Juni 2008: Kapitalanleger

Zertifikate: Komplizierte Übergangsregelungen zur Abgeltungsteuer

Die Ausgangslage für den Übergang zur Abgeltungsteuer zum 1.1.2009 ist bei Zertifikaten im Grundsatz einfach. Zunächst gelten folgende drei Grundregeln:

  • Gewinne aus Finanzinnovationen wie Garantie- und Zinszertifikate unterliegen bei Verkauf oder Fälligkeit nach 2008 dem "Abgeltungsteuer-Pauschalsteuersatz" von 25 Prozent. Verluste sind nur noch im Rahmen der Einkünfte aus Kapitalvermögen als negative Kapitaleinnahmen verrechenbar.

  • Für Kurserlöse aus vor dem 15.3.2007 erworbenen Risikozertifikaten gelten die Regeln für private Veräußerungsgeschäfte weiterhin. Danach bleiben Gewinne nach einem Jahr steuerfrei und Verluste sind dann nicht verrechenbar.

  • Nach dem 14.3.2007 gekaufte Risikozertifikate genießen den Bestandsschutz nur bei einem Verkauf bis Ende Juni 2009. Anschließend kommt die Abgeltungsteuer zur Anwendung.

Doch diese Grundregeln reichen zur Beurteilung der Steuerpflicht in der Praxis meist nicht aus. Aktuelle Stellungnahmen des Bundesfinanzhofs und des Bundesministeriums der Finanzen (BMF) sind darüber hinaus zu berücksichtigen. So hat das BMF z.B. zu Anwendungs- und Zweifelsfragen bei der Einführung der Abgeltungsteuer auch bereits Stellung genommen und drei Sonderfälle für Zertifikate angeführt:

  • Zwischen dem 15.3.2007 und dem 31.12.2008 erworbene Risikozertifikate unterliegen bei Verkauf oder Fälligkeit ab Juli 2009 nicht generell der Abgeltungsteuer. Sofern das Geschäft noch innerhalb der einjährigen Haltedauer erfolgt, unterliegt der realisierte Gewinn im Rahmen der allgemeinen Übergangsregel noch der Besteuerung nach den Regeln für private Veräußerungsgeschäfte mit der individuellen Progression. Realisierte Verluste lassen sich nicht mit Zinsen und Dividenden verrechnen, das gelingt nur mit einem unter der Abgeltungsteuer anfallenden Verlust.

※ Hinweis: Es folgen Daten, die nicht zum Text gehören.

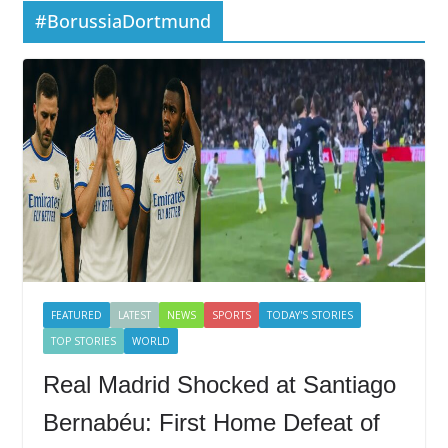
#BorussiaDortmund
FEATURED
LATEST
NEWS
SPORTS
TODAY'S STORIES
TOP STORIES
WORLD
Real Madrid Shocked at Santiago
Bernabéu: First Home Defeat of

  • Wird die Endfälligkeit eines nach dem 15.3.2007 angeschafften Risikozertifikats mit einer Haltedauer von über einem Jahr und einem Laufzeitende vor dem 1.7.2009 bei einem sich abzeichnenden Verlust hinausgeschoben, handelt es sich um einen Gestaltungsmissbrauch. Als Rechtsfolge ist in derartigen Fällen nicht von einer – steuerwirksamen – Endfälligkeit nach dem 30.6.2009 auszugehen. Der Verlust ist also, einkommensteuerlich ohne Bedeutung. Eine vermeintlich steuergünstige Komponente dieses Zertifikattyps verpufft wirkungslos.

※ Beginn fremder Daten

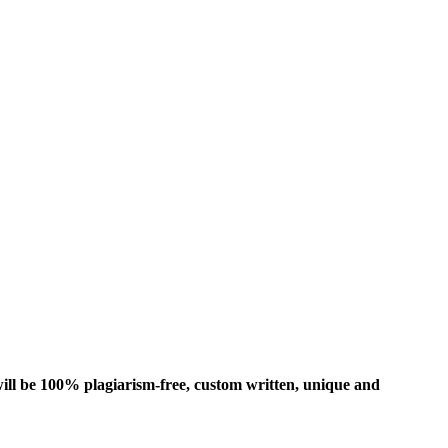
ill be 100% plagiarism-free, custom written, unique and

  • Ein weiterer Gestaltungsmissbrauch liegt vor, wenn Risikozertifikate mit Zahlungen wie einem vorgezogenen Bonus während der Laufzeit ausgestattet sind. Diese Ausschüttungen unterliegen ab dem 1.1.2009 der Abgeltungsteuer, unabhängig vom vorherigen Kaufzeitpunkt.

Hinweis: In Depots befinden sich oft Zertifikate aller Art und damit ist es ratsam, in jedem Fall gesondert zu überprüfen, ob neben den Standardfällen auch Sonderfälle zu beachten sind (BMF, Anwendungs- und Zweifelsfragen zur Einführung einer Abgeltungsteuer zum 1.1.2009 vom 14.12.2007, Az. IV B 8 – S 2000/07/001).